Fußball:
Einmal mehr erweist sich die Bundesliga als ein schnelllebiges Geschäft / Ungebremste Chaos-Kommunikation
Aus acht Jahren werden acht Monate
Von unserem Redaktionsmitglied Ulrich Verthein
Offene Geheimsache: Markus Babbel soll heute vorgestellt werden.
© dpa
Zuzenhausen.
"Stani ist ein Glücksfall für uns, weil er den Spagat zwischen wirtschaftlicher Vernunft und sportlichem Erfolg versteht und umzusetzen bereit ist. Er wird die Mannschaft so begeistern, dass die fehlenden Leistungsprozente abgerufen werden. Das Umfeld der TSG und ich sind absolut 'happy' mit Stani!"
So lobte Dietmar Hopp seinen gerade gefeuerten Trainer noch vor gut vier Wochen im Interview mit dieser Zeitung. An anderer Stelle wünschte sich der TSG-Mäzen im "Kicker", dass Stani noch acht Jahre in Hoffenheim bleiben solle. Dieser sei mit dem Image des liebenswerten Piraten aus St.

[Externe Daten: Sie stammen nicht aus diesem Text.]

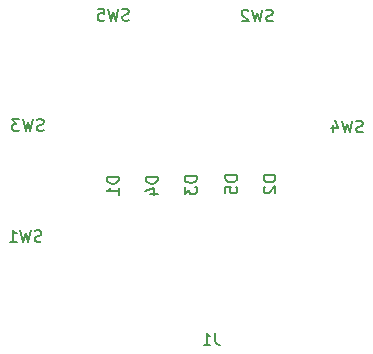
<source format=gbr>
G04 #@! TF.GenerationSoftware,KiCad,Pcbnew,(5.1.5-0-10_14)*
G04 #@! TF.CreationDate,2021-10-24T13:15:44+10:00*
G04 #@! TF.ProjectId,OH - Left Console - Ejection Seat,4f48202d-204c-4656-9674-20436f6e736f,rev?*
G04 #@! TF.SameCoordinates,Original*
G04 #@! TF.FileFunction,Legend,Bot*
G04 #@! TF.FilePolarity,Positive*
%FSLAX46Y46*%
G04 Gerber Fmt 4.6, Leading zero omitted, Abs format (unit mm)*
G04 Created by KiCad (PCBNEW (5.1.5-0-10_14)) date 2021-10-24 13:15:44*
%MOMM*%
%LPD*%
G04 APERTURE LIST*
%ADD10C,0.150000*%
G04 APERTURE END LIST*
D10*
X72342333Y-114133380D02*
X72342333Y-114847666D01*
X72389952Y-114990523D01*
X72485190Y-115085761D01*
X72628047Y-115133380D01*
X72723285Y-115133380D01*
X71342333Y-115133380D02*
X71913761Y-115133380D01*
X71628047Y-115133380D02*
X71628047Y-114133380D01*
X71723285Y-114276238D01*
X71818523Y-114371476D01*
X71913761Y-114419095D01*
X65023833Y-87653761D02*
X64880976Y-87701380D01*
X64642880Y-87701380D01*
X64547642Y-87653761D01*
X64500023Y-87606142D01*
X64452404Y-87510904D01*
X64452404Y-87415666D01*
X64500023Y-87320428D01*
X64547642Y-87272809D01*
X64642880Y-87225190D01*
X64833357Y-87177571D01*
X64928595Y-87129952D01*
X64976214Y-87082333D01*
X65023833Y-86987095D01*
X65023833Y-86891857D01*
X64976214Y-86796619D01*
X64928595Y-86749000D01*
X64833357Y-86701380D01*
X64595261Y-86701380D01*
X64452404Y-86749000D01*
X64119071Y-86701380D02*
X63880976Y-87701380D01*
X63690500Y-86987095D01*
X63500023Y-87701380D01*
X63261928Y-86701380D01*
X62404785Y-86701380D02*
X62880976Y-86701380D01*
X62928595Y-87177571D01*
X62880976Y-87129952D01*
X62785738Y-87082333D01*
X62547642Y-87082333D01*
X62452404Y-87129952D01*
X62404785Y-87177571D01*
X62357166Y-87272809D01*
X62357166Y-87510904D01*
X62404785Y-87606142D01*
X62452404Y-87653761D01*
X62547642Y-87701380D01*
X62785738Y-87701380D01*
X62880976Y-87653761D01*
X62928595Y-87606142D01*
X84835833Y-97115261D02*
X84692976Y-97162880D01*
X84454880Y-97162880D01*
X84359642Y-97115261D01*
X84312023Y-97067642D01*
X84264404Y-96972404D01*
X84264404Y-96877166D01*
X84312023Y-96781928D01*
X84359642Y-96734309D01*
X84454880Y-96686690D01*
X84645357Y-96639071D01*
X84740595Y-96591452D01*
X84788214Y-96543833D01*
X84835833Y-96448595D01*
X84835833Y-96353357D01*
X84788214Y-96258119D01*
X84740595Y-96210500D01*
X84645357Y-96162880D01*
X84407261Y-96162880D01*
X84264404Y-96210500D01*
X83931071Y-96162880D02*
X83692976Y-97162880D01*
X83502500Y-96448595D01*
X83312023Y-97162880D01*
X83073928Y-96162880D01*
X82264404Y-96496214D02*
X82264404Y-97162880D01*
X82502500Y-96115261D02*
X82740595Y-96829547D01*
X82121547Y-96829547D01*
X57784833Y-96988261D02*
X57641976Y-97035880D01*
X57403880Y-97035880D01*
X57308642Y-96988261D01*
X57261023Y-96940642D01*
X57213404Y-96845404D01*
X57213404Y-96750166D01*
X57261023Y-96654928D01*
X57308642Y-96607309D01*
X57403880Y-96559690D01*
X57594357Y-96512071D01*
X57689595Y-96464452D01*
X57737214Y-96416833D01*
X57784833Y-96321595D01*
X57784833Y-96226357D01*
X57737214Y-96131119D01*
X57689595Y-96083500D01*
X57594357Y-96035880D01*
X57356261Y-96035880D01*
X57213404Y-96083500D01*
X56880071Y-96035880D02*
X56641976Y-97035880D01*
X56451500Y-96321595D01*
X56261023Y-97035880D01*
X56022928Y-96035880D01*
X55737214Y-96035880D02*
X55118166Y-96035880D01*
X55451500Y-96416833D01*
X55308642Y-96416833D01*
X55213404Y-96464452D01*
X55165785Y-96512071D01*
X55118166Y-96607309D01*
X55118166Y-96845404D01*
X55165785Y-96940642D01*
X55213404Y-96988261D01*
X55308642Y-97035880D01*
X55594357Y-97035880D01*
X55689595Y-96988261D01*
X55737214Y-96940642D01*
X77215833Y-87717261D02*
X77072976Y-87764880D01*
X76834880Y-87764880D01*
X76739642Y-87717261D01*
X76692023Y-87669642D01*
X76644404Y-87574404D01*
X76644404Y-87479166D01*
X76692023Y-87383928D01*
X76739642Y-87336309D01*
X76834880Y-87288690D01*
X77025357Y-87241071D01*
X77120595Y-87193452D01*
X77168214Y-87145833D01*
X77215833Y-87050595D01*
X77215833Y-86955357D01*
X77168214Y-86860119D01*
X77120595Y-86812500D01*
X77025357Y-86764880D01*
X76787261Y-86764880D01*
X76644404Y-86812500D01*
X76311071Y-86764880D02*
X76072976Y-87764880D01*
X75882500Y-87050595D01*
X75692023Y-87764880D01*
X75453928Y-86764880D01*
X75120595Y-86860119D02*
X75072976Y-86812500D01*
X74977738Y-86764880D01*
X74739642Y-86764880D01*
X74644404Y-86812500D01*
X74596785Y-86860119D01*
X74549166Y-86955357D01*
X74549166Y-87050595D01*
X74596785Y-87193452D01*
X75168214Y-87764880D01*
X74549166Y-87764880D01*
X57594333Y-106385761D02*
X57451476Y-106433380D01*
X57213380Y-106433380D01*
X57118142Y-106385761D01*
X57070523Y-106338142D01*
X57022904Y-106242904D01*
X57022904Y-106147666D01*
X57070523Y-106052428D01*
X57118142Y-106004809D01*
X57213380Y-105957190D01*
X57403857Y-105909571D01*
X57499095Y-105861952D01*
X57546714Y-105814333D01*
X57594333Y-105719095D01*
X57594333Y-105623857D01*
X57546714Y-105528619D01*
X57499095Y-105481000D01*
X57403857Y-105433380D01*
X57165761Y-105433380D01*
X57022904Y-105481000D01*
X56689571Y-105433380D02*
X56451476Y-106433380D01*
X56261000Y-105719095D01*
X56070523Y-106433380D01*
X55832428Y-105433380D01*
X54927666Y-106433380D02*
X55499095Y-106433380D01*
X55213380Y-106433380D02*
X55213380Y-105433380D01*
X55308619Y-105576238D01*
X55403857Y-105671476D01*
X55499095Y-105719095D01*
X74175880Y-100798404D02*
X73175880Y-100798404D01*
X73175880Y-101036500D01*
X73223500Y-101179357D01*
X73318738Y-101274595D01*
X73413976Y-101322214D01*
X73604452Y-101369833D01*
X73747309Y-101369833D01*
X73937785Y-101322214D01*
X74033023Y-101274595D01*
X74128261Y-101179357D01*
X74175880Y-101036500D01*
X74175880Y-100798404D01*
X73175880Y-102274595D02*
X73175880Y-101798404D01*
X73652071Y-101750785D01*
X73604452Y-101798404D01*
X73556833Y-101893642D01*
X73556833Y-102131738D01*
X73604452Y-102226976D01*
X73652071Y-102274595D01*
X73747309Y-102322214D01*
X73985404Y-102322214D01*
X74080642Y-102274595D01*
X74128261Y-102226976D01*
X74175880Y-102131738D01*
X74175880Y-101893642D01*
X74128261Y-101798404D01*
X74080642Y-101750785D01*
X67444880Y-100925404D02*
X66444880Y-100925404D01*
X66444880Y-101163500D01*
X66492500Y-101306357D01*
X66587738Y-101401595D01*
X66682976Y-101449214D01*
X66873452Y-101496833D01*
X67016309Y-101496833D01*
X67206785Y-101449214D01*
X67302023Y-101401595D01*
X67397261Y-101306357D01*
X67444880Y-101163500D01*
X67444880Y-100925404D01*
X66778214Y-102353976D02*
X67444880Y-102353976D01*
X66397261Y-102115880D02*
X67111547Y-101877785D01*
X67111547Y-102496833D01*
X70746880Y-100861904D02*
X69746880Y-100861904D01*
X69746880Y-101100000D01*
X69794500Y-101242857D01*
X69889738Y-101338095D01*
X69984976Y-101385714D01*
X70175452Y-101433333D01*
X70318309Y-101433333D01*
X70508785Y-101385714D01*
X70604023Y-101338095D01*
X70699261Y-101242857D01*
X70746880Y-101100000D01*
X70746880Y-100861904D01*
X69746880Y-101766666D02*
X69746880Y-102385714D01*
X70127833Y-102052380D01*
X70127833Y-102195238D01*
X70175452Y-102290476D01*
X70223071Y-102338095D01*
X70318309Y-102385714D01*
X70556404Y-102385714D01*
X70651642Y-102338095D01*
X70699261Y-102290476D01*
X70746880Y-102195238D01*
X70746880Y-101909523D01*
X70699261Y-101814285D01*
X70651642Y-101766666D01*
X77414380Y-100798404D02*
X76414380Y-100798404D01*
X76414380Y-101036500D01*
X76462000Y-101179357D01*
X76557238Y-101274595D01*
X76652476Y-101322214D01*
X76842952Y-101369833D01*
X76985809Y-101369833D01*
X77176285Y-101322214D01*
X77271523Y-101274595D01*
X77366761Y-101179357D01*
X77414380Y-101036500D01*
X77414380Y-100798404D01*
X76509619Y-101750785D02*
X76462000Y-101798404D01*
X76414380Y-101893642D01*
X76414380Y-102131738D01*
X76462000Y-102226976D01*
X76509619Y-102274595D01*
X76604857Y-102322214D01*
X76700095Y-102322214D01*
X76842952Y-102274595D01*
X77414380Y-101703166D01*
X77414380Y-102322214D01*
X64142880Y-100925404D02*
X63142880Y-100925404D01*
X63142880Y-101163500D01*
X63190500Y-101306357D01*
X63285738Y-101401595D01*
X63380976Y-101449214D01*
X63571452Y-101496833D01*
X63714309Y-101496833D01*
X63904785Y-101449214D01*
X64000023Y-101401595D01*
X64095261Y-101306357D01*
X64142880Y-101163500D01*
X64142880Y-100925404D01*
X64142880Y-102449214D02*
X64142880Y-101877785D01*
X64142880Y-102163500D02*
X63142880Y-102163500D01*
X63285738Y-102068261D01*
X63380976Y-101973023D01*
X63428595Y-101877785D01*
M02*

</source>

Pauli gekommen, formulierte es gestern dann der Sportinformationsdienst: "Doch schon im ersten Sturm lässt der allmächtige Dietmar Hopp seinen Trainer bei 1899 Hoffenheim über die Planke laufen." Da kommen natürlich Fragen auf.
Was hat zu diesem radikalen Meinungsumschwung geführt? War es letztlich Stanislawskis Eingeständnis der Ohnmacht nach dem 2:2 gegen Augsburg, als er beklagte kein Team zu haben und sich selbst dafür in die Verantwortung nahm? Welche Rolle spielte Hopps beißende Kritik just vor dem wichtigen Pokalspiel gegen Fürth, das 1899 bei einem Sprung in den Halbfinal-Kreis der Champions-League-Kandidaten Dortmund, Mönchengladbach und München einen Europa-League-Platz so gut wie garantiert hätte?
Doch die dezidierten Antworten darauf blieben aus. Statt dessen gab es in einer Pressemitteilung am Abend nur ein allgemeines Statement des Mäzens: "Ich bedaure sehr, dass die Mission von Holger Stanislawski zu diesem Zeitpunkt bereits beendet ist. Ich glaube nach wie vor, dass es die richtige Entscheidung war, ihn zur TSG zu holen und ich verstehe die Enttäuschung über seinen Abschied sehr gut, denn auch für mich ist er menschlich einfach außergewöhnlich. Gleichwohl war ein Negativtrend seit dem Herbst unverkennbar und die Mannschaft machte zunehmend einen verunsicherten Eindruck. Ich hoffe, dass der neue Trainer das Ruder wieder herumreißen kann und die Köpfe der Spieler frei kriegt, damit die TSG wieder in ein ruhigeres Fahrwasser kommt." Aus gewünschten acht Jahren wurden knapp acht Monate.
Und während in der offiziellen Mitteilung der Name des neuen Cheftrainers Markus Babbel noch penibel vermieden wurde, feierte die Hoffenheimer Chaos-Kommunikation weiter fröhliche Urständ. Via Deutsche Presse-Agentur flötete Manager Ernst Tanner in Sachen Babbel am gestrigen Abend: "Ich gehe davon aus, dass wir morgen einen Vertrag unterschreiben."